Each layer implements update_hash(hasher, ignore). For example, the Requirements layer includes the hash of the actual requirements file content:

# src/flyte/_image.py

class Requirements(PipPackages):
file: Path

def update_hash(self, hasher: hashlib._Hash, ignore: Optional[Any] = None):
from ._utils import filehash_update
super().update_hash(hasher, ignore=ignore)
filehash_update(self.file, hasher)

This ensures that if you change a single dependency in your requirements.txt, the resulting image URI will change, triggering a new build.

Secrets and Private Dependencies

For builds requiring access to private repositories or registries, the SDK supports secret_mounts. These can be used with with_pip_packages, with_apt_packages, and with_commands.

from flyte import Secret

image = Image.from_debian_base().with_pip_packages(
"private-pkg",
secret_mounts=[Secret(key="GITHUB_PAT", as_env_var="GITHUB_PAT")]
)

When the image is built, these secrets are mounted into the build context, allowing tools like pip to authenticate against private indexes.

Integration with Tasks

Images are typically associated with tasks via the TaskEnvironment. When a task is decorated, the TaskEnvironment ensures the task runs within the specified container.

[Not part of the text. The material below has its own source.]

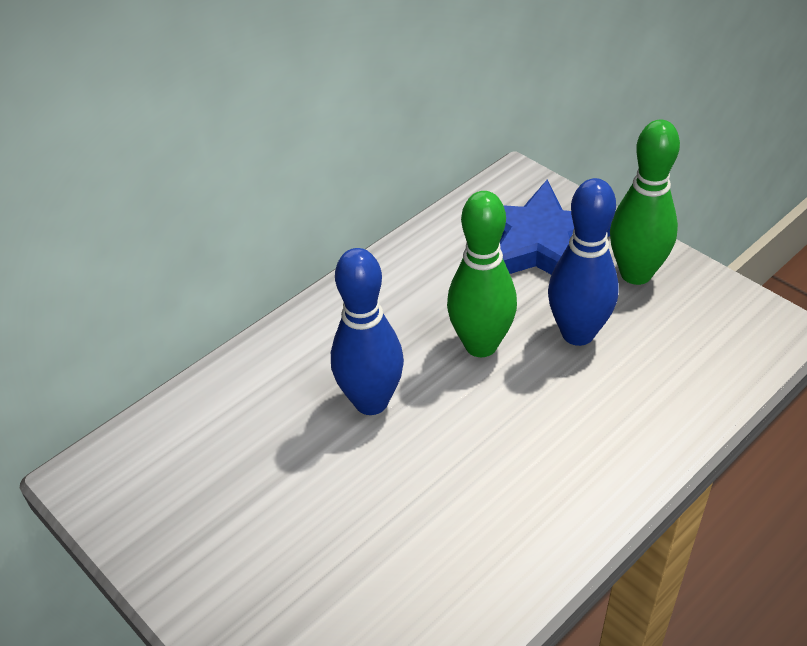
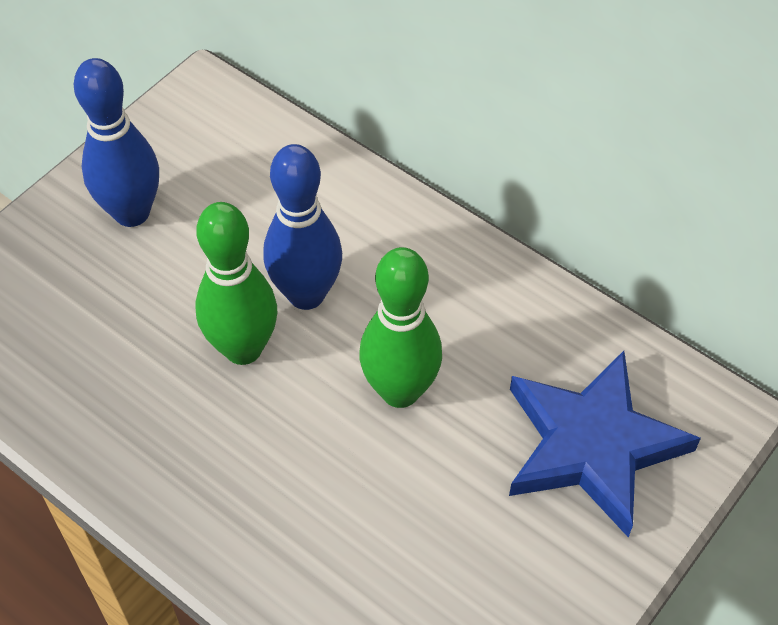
camera: 80 degrees right, 10 degrees up
blue bowling pin [548,178,619,346] -> blue bowling pin moved to [73,58,159,227]
green bowling pin [610,120,680,285] -> green bowling pin moved to [196,202,277,365]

# examples/image/base_image.py

image = Image.from_debian_base().with_pip_packages("httpx")
env = flyte.TaskEnvironment(name="my_env", image=image)

@env.task
async def my_task(data: str) -> str:
import httpx
# Task logic here
return data

When you call flyte.build(image), the SDK resolves the final URI (e.g., registry/name:hash) and prepares the image for deployment.